On 10/21/10 6:38 PM, Owen DeLong wrote:
On Oct 21, 2010, at 3:42 PM, Jack Bates wrote:
On 10/21/2010 5:27 PM, Joel Jaeggli wrote:
Announce your gua and then blackhole it and monitor your prefix. you can tell if you're leaking. it's generally pretty hard to tell if you're leaking rfc 1918 since your advertisement may well work depending on the filters of your peers but not very far.
This is always the argument I hear from corporate customers concerning wanting NAT. If mistake is made, the RFC 1918 space isn't routable. They often desire the same out of v6 for that reason alone.
the rfc 1918 space is being routed inside almost all your adjacent networks, so if their ingress filtering is working as expected, great, but you're only a filter away from leaking.
Given the number of times and the distance over which I have seen RFC-1918 routes propagate, this belief is false to begin with, so, removing this false sense of security is not necessarily a bad thing.
this happened this morning in a pop we have in the far east... packets ended up in atlanta. what's more, the return path was natted.
I personally could understand the fear of wondering if your stateful firewall is properly working and doing it's job and how a simple mistake could have disastrous effects that NAT systems usually don't have.
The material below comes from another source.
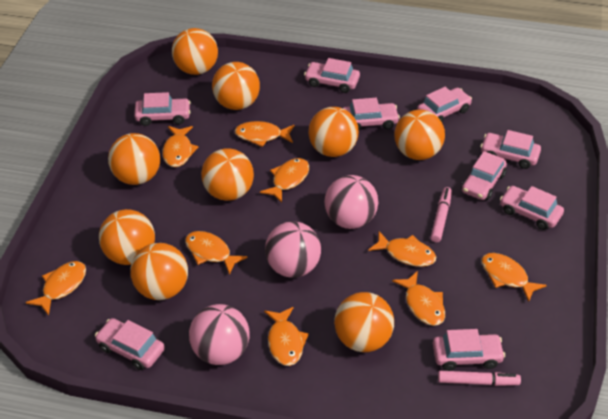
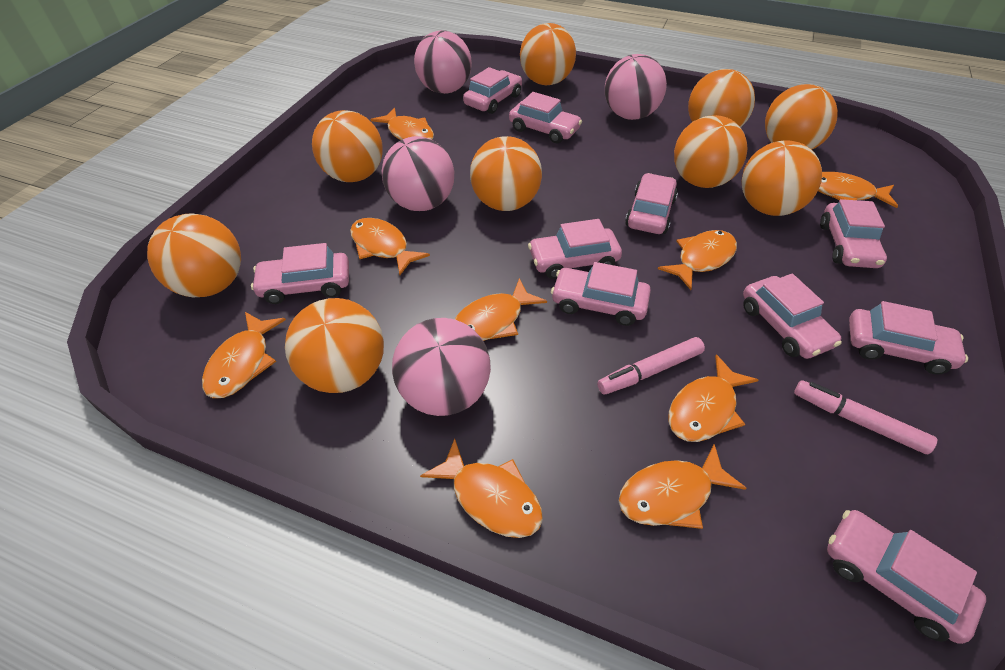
pink ball: [189,304,250,365] [265,221,321,278] [325,175,378,229] = 3 -> [382,136,454,211] [392,318,491,416] [414,30,472,94] [605,54,667,120] = 4
pink car: [95,318,165,370] [134,92,191,126] [304,58,360,93] [343,98,400,131] [417,87,472,122] [433,329,505,371] [461,151,507,200] [480,130,541,169] [500,186,564,230] = 9 -> [251,243,349,304] [463,67,522,114] [509,92,582,143] [528,219,622,279] [551,262,651,326] [625,173,678,234] [743,274,841,359] [820,199,887,268] [827,510,986,644] [849,301,968,375] = 10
ULA w/ NAT very well may become the norm.
I tend to doubt that it will... Hopefully there will be enough proper deployments that developers will not eschew improvements that depend on an end-to-end model and there will be real features unavailable to any network that deploys such relatively quickly.
The tragedy won't be networks deploying NAT. I'm all for allowing you to buy a gun, ammunition, and aim at your foot or head as you wish.
The tragedy will be if enough networks do this to hobble development of truly useful tools that depend on a NAT-free environment to work.